Initially, Didion watched, amused, as rock became a novelty among the children of movie stars in West Hollywood. They cased pawnshops for cheap guitars, taught themselves a handful of chords, and grew their hair like the Beatles. But in the fall of 1966, just as the Dunnes were moving into the Franklin Avenue house, Pandora’s Box, a popular coffeehouse on Sunset, a few blocks away, drew the attention of the LAPD and the Los Angeles County Sheriff’s Departme
nt. There were numerous complaints about loud music, drug use, and underage drinking on the Strip. Pandora’s Box did not, in fact, serve alcohol, but its manager, Al Mitchell, acted as a sponsor of sorts to high school students and teenage runaways in the area, so residents and local property owners viewed the coffeehouse as a trouble spot. (Veteran Strip watchers saw the heavy hand of mob-controlled business owners, in league with corrupt cops, clearing the street for their clientele—somewhere in the background lurked Sidney Korshak.)
The authorities enforced a curfew requiring everyone under eighteen to be off the Strip by ten P.M. Pandora’s Box would be closed. This news sparked an impromptu riot outside the coffeehouse one night, which trickled up into the Dunnes’ neighborhood. Watts it wasn’t—these were middle-class kids raising a little hell because they wanted to stay out late. They pushed a city bus on its side and a few heads got billy-clubbed. But Stephen Stills and the Buffalo Springfield captured the moment in a song called “For What It’s Worth”: “There’s a man with a gun over there.… Stop, children, what’s that sound?”

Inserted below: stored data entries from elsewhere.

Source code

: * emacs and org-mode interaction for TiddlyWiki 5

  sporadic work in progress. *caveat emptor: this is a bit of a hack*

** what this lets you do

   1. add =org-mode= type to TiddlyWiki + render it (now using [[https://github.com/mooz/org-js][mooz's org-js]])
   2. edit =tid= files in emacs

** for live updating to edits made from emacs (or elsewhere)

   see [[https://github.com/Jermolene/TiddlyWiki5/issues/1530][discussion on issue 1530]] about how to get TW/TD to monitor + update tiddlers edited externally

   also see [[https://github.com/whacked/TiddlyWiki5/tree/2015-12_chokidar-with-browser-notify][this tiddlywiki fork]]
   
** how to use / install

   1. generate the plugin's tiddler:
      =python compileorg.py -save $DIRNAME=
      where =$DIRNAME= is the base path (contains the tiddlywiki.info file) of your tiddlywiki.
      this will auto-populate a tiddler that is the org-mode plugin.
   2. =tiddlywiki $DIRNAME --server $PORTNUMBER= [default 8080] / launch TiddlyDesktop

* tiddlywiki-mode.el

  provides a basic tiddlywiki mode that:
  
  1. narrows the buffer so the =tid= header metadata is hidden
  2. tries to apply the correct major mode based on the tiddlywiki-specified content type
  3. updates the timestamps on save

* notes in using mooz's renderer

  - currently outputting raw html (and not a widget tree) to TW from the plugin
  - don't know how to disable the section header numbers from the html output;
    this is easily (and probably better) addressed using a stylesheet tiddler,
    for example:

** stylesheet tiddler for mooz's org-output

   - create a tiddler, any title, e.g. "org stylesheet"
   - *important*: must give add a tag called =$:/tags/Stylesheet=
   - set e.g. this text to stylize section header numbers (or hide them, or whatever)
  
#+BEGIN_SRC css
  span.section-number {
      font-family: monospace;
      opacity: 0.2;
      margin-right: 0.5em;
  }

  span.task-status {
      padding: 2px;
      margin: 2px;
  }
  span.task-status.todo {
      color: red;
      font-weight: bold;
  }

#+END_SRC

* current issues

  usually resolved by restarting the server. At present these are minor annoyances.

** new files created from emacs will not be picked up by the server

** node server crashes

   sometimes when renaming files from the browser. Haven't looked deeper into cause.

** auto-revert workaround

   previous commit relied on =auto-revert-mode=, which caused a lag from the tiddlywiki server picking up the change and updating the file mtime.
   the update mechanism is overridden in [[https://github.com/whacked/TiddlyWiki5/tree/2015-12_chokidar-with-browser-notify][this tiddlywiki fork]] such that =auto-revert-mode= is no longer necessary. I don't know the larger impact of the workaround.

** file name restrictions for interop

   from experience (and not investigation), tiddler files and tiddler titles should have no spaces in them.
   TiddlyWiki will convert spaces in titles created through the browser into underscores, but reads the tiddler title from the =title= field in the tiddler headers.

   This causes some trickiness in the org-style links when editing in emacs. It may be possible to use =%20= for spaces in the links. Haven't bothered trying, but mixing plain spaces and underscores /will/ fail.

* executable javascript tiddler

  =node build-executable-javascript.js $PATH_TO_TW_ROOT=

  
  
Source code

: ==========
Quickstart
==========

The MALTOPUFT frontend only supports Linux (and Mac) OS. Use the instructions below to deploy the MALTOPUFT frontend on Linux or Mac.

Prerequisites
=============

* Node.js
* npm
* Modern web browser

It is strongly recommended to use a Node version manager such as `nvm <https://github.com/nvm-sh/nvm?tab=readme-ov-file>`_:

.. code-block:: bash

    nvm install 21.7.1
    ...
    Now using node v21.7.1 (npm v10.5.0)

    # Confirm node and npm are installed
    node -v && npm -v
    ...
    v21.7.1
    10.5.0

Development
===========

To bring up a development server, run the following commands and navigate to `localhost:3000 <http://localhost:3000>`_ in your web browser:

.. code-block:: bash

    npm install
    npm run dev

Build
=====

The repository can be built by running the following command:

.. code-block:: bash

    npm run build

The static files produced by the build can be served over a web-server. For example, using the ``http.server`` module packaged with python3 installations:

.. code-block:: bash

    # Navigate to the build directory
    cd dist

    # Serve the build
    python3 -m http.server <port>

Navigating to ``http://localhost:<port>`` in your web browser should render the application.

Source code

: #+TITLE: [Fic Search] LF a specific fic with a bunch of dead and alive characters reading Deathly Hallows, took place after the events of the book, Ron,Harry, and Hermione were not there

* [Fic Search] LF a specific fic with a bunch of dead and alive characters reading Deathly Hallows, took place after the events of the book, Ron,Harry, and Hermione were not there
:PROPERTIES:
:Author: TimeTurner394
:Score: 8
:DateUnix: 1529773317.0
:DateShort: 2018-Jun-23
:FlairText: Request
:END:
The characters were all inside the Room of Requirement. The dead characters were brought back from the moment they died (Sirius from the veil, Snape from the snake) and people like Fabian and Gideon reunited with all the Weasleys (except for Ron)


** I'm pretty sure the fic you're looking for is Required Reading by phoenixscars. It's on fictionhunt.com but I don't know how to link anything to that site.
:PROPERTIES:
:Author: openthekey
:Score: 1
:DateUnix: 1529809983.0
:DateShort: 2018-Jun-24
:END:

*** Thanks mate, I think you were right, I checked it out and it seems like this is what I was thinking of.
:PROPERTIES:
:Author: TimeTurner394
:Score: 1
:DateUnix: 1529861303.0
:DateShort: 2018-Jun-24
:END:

Basically, Stills was demanding to be served a drink after hours, but never mind—the song got taken up as an antiestablishment anthem. When the Lou Adler–produced antiwar chant “Eve of Destruction” by Barry McGuire hit number one, Billboard reported cynically, but accurately, “Folk + Rock + Protest = Dollars.”
At the parties in her house, “We put ‘Lay Lady Lay’ on the record player or ‘Suzanne,’” Didion said. They also played “Visions of Johanna” and “Midnight Confessions.” Many of the L.A. session musicians were Okie transplants, and Didion caught their Dust Bowl rhythms in many of the tunes, the accents she’d heard in the speech of her middle-school classmates, and the country lilt of the broadcasts out of Tulsa that she listened to as a teenager on the car radio. The music was a cushion. She cooked to it. This was her special performance, a soothing role while grab-ass chaos rolled around the twenty-eight rooms above, about, and below her. Meanwhile, “John was in charge,” Babitz said. “He was the talker,” serving drinks, seeing to everyone’s needs.